What is required: Transcribe exactly the line that contains "70 | +17.1% |" and each line that comes after it in the material, the last line included, and nothing more.
++++++++
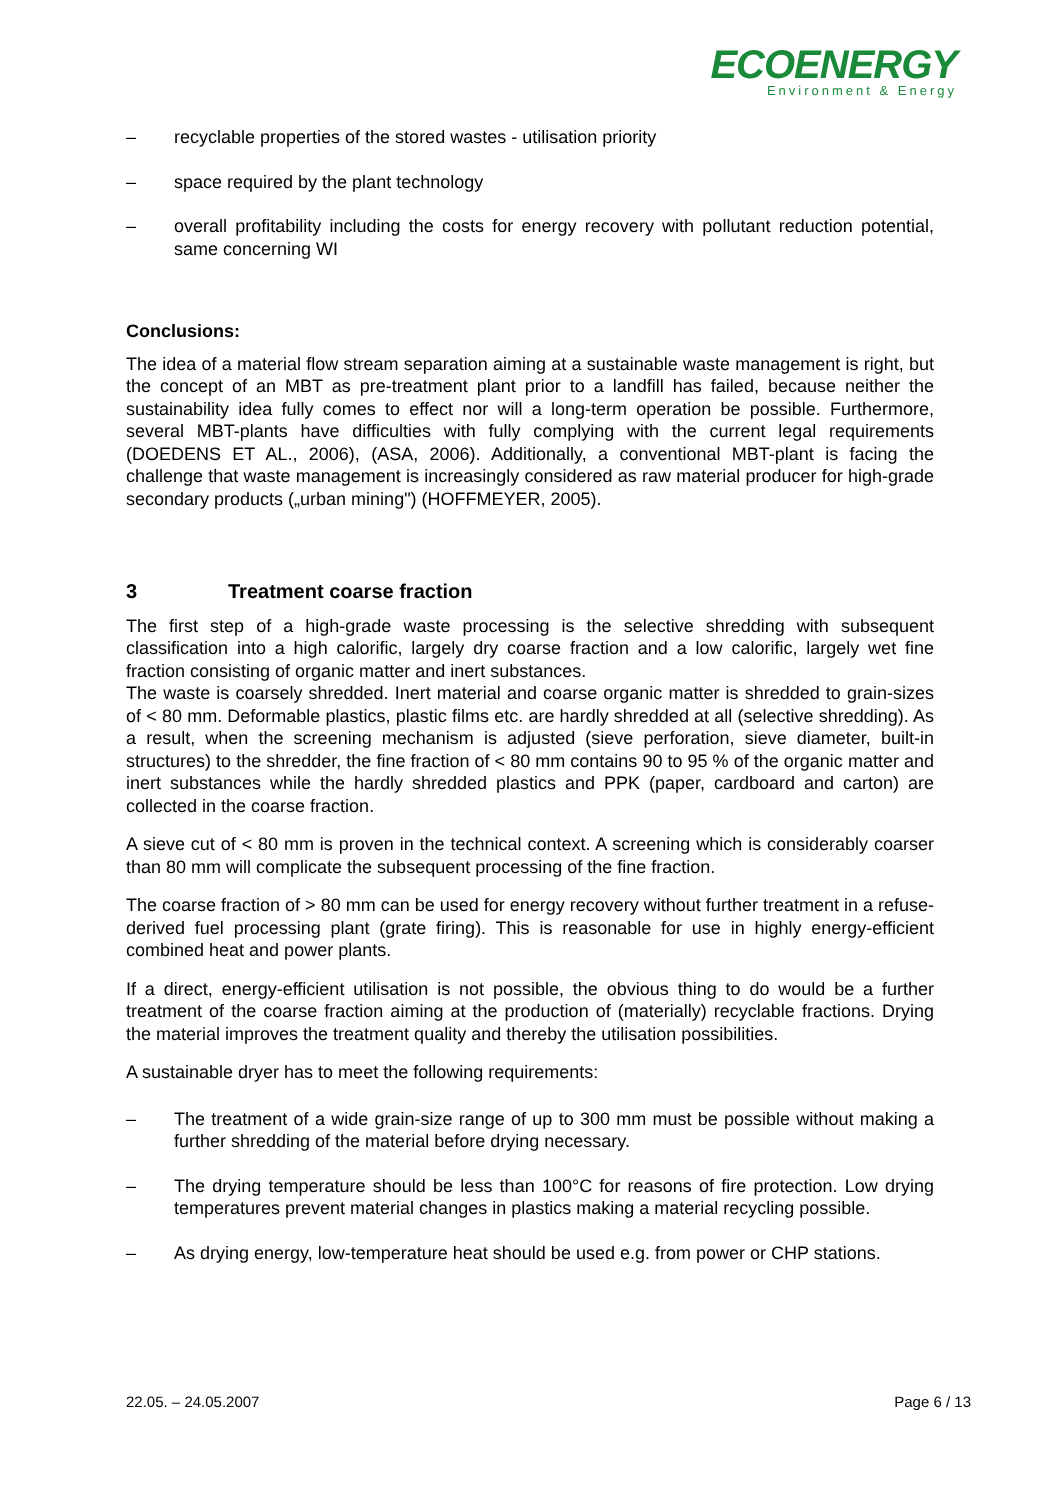ECOENERGY
Environment & Energy
– recyclable properties of the stored wastes - utilisation priority
– space required by the plant technology
– overall profitability including the costs for energy recovery with pollutant reduction potential, same concerning WI
Conclusions:
The idea of a material flow stream separation aiming at a sustainable waste management is right, but the concept of an MBT as pre-treatment plant prior to a landfill has failed, because neither the sustainability idea fully comes to effect nor will a long-term operation be possible. Furthermore, several MBT-plants have difficulties with fully complying with the current legal requirements (DOEDENS ET AL., 2006), (ASA, 2006). Additionally, a conventional MBT-plant is facing the challenge that waste management is increasingly considered as raw material producer for high-grade secondary products („urban mining") (HOFFMEYER, 2005).
3 Treatment coarse fraction
The first step of a high-grade waste processing is the selective shredding with subsequent classification into a high calorific, largely dry coarse fraction and a low calorific, largely wet fine fraction consisting of organic matter and inert substances.
The waste is coarsely shredded. Inert material and coarse organic matter is shredded to grain-sizes of < 80 mm. Deformable plastics, plastic films etc. are hardly shredded at all (selective shredding). As a result, when the screening mechanism is adjusted (sieve perforation, sieve diameter, built-in structures) to the shredder, the fine fraction of < 80 mm contains 90 to 95 % of the organic matter and inert substances while the hardly shredded plastics and PPK (paper, cardboard and carton) are collected in the coarse fraction.
A sieve cut of < 80 mm is proven in the technical context. A screening which is considerably coarser than 80 mm will complicate the subsequent processing of the fine fraction.
The coarse fraction of > 80 mm can be used for energy recovery without further treatment in a refuse-derived fuel processing plant (grate firing). This is reasonable for use in highly energy-efficient combined heat and power plants.
If a direct, energy-efficient utilisation is not possible, the obvious thing to do would be a further treatment of the coarse fraction aiming at the production of (materially) recyclable fractions. Drying the material improves the treatment quality and thereby the utilisation possibilities.
A sustainable dryer has to meet the following requirements:
– The treatment of a wide grain-size range of up to 300 mm must be possible without making a further shredding of the material before drying necessary.
– The drying temperature should be less than 100°C for reasons of fire protection. Low drying temperatures prevent material changes in plastics making a material recycling possible.
– As drying energy, low-temperature heat should be used e.g. from power or CHP stations.
22.05. – 24.05.2007 Page 6 / 13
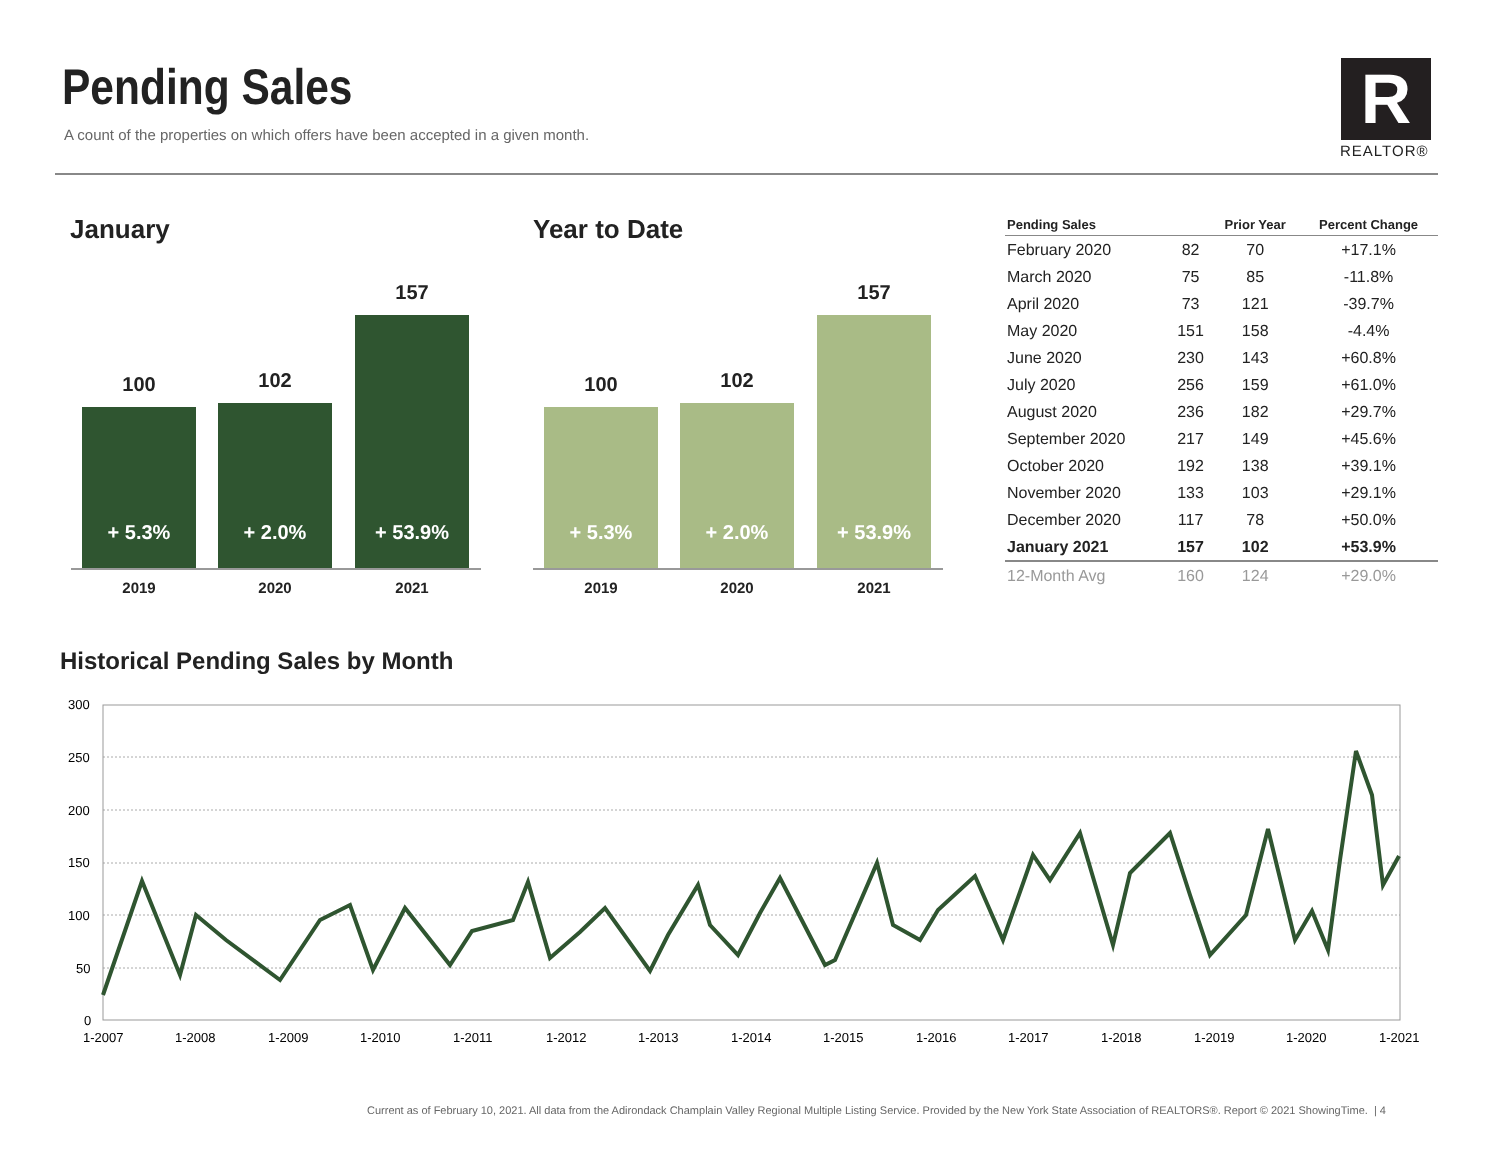Pending Sales
A count of the properties on which offers have been accepted in a given month.
R
REALTOR®
January Year to Date
100
+ 5.3%
102
+ 2.0%
157
+ 53.9%
2019 2020 2021
100
+ 5.3%
102
+ 2.0%
157
+ 53.9%
2019 2020 2021
| Pending Sales | | Prior Year | Percent Change |
| --- | --- | --- | --- |
| February 2020 | 82 | 70 | +17.1% |
| March 2020 | 75 | 85 | -11.8% |
| April 2020 | 73 | 121 | -39.7% |
| May 2020 | 151 | 158 | -4.4% |
| June 2020 | 230 | 143 | +60.8% |
| July 2020 | 256 | 159 | +61.0% |
| August 2020 | 236 | 182 | +29.7% |
| September 2020 | 217 | 149 | +45.6% |
| October 2020 | 192 | 138 | +39.1% |
| November 2020 | 133 | 103 | +29.1% |
| December 2020 | 117 | 78 | +50.0% |
| January 2021 | 157 | 102 | +53.9% |
| 12-Month Avg | 160 | 124 | +29.0% |
Historical Pending Sales by Month
300
250
200
150
100
50
0
1-2007
1-2008
1-2009
1-2010
1-2011
1-2012
1-2013
1-2014
1-2015
1-2016
1-2017
1-2018
1-2019
1-2020
1-2021
Current as of February 10, 2021. All data from the Adirondack Champlain Valley Regional Multiple Listing Service. Provided by the New York State Association of REALTORS®. Report © 2021 ShowingTime. | 4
++++++++
Written response:
| February 2020 | 82 | 70 | +17.1% |
| March 2020 | 75 | 85 | -11.8% |
| April 2020 | 73 | 121 | -39.7% |
| May 2020 | 151 | 158 | -4.4% |
| June 2020 | 230 | 143 | +60.8% |
| July 2020 | 256 | 159 | +61.0% |
| August 2020 | 236 | 182 | +29.7% |
| September 2020 | 217 | 149 | +45.6% |
| October 2020 | 192 | 138 | +39.1% |
| November 2020 | 133 | 103 | +29.1% |
| December 2020 | 117 | 78 | +50.0% |
| January 2021 | 157 | 102 | +53.9% |
| 12-Month Avg | 160 | 124 | +29.0% |
Historical Pending Sales by Month
300
250
200
150
100
50
0
1-2007
1-2008
1-2009
1-2010
1-2011
1-2012
1-2013
1-2014
1-2015
1-2016
1-2017
1-2018
1-2019
1-2020
1-2021
Current as of February 10, 2021. All data from the Adirondack Champlain Valley Regional Multiple Listing Service. Provided by the New York State Association of REALTORS®. Report © 2021 ShowingTime. | 4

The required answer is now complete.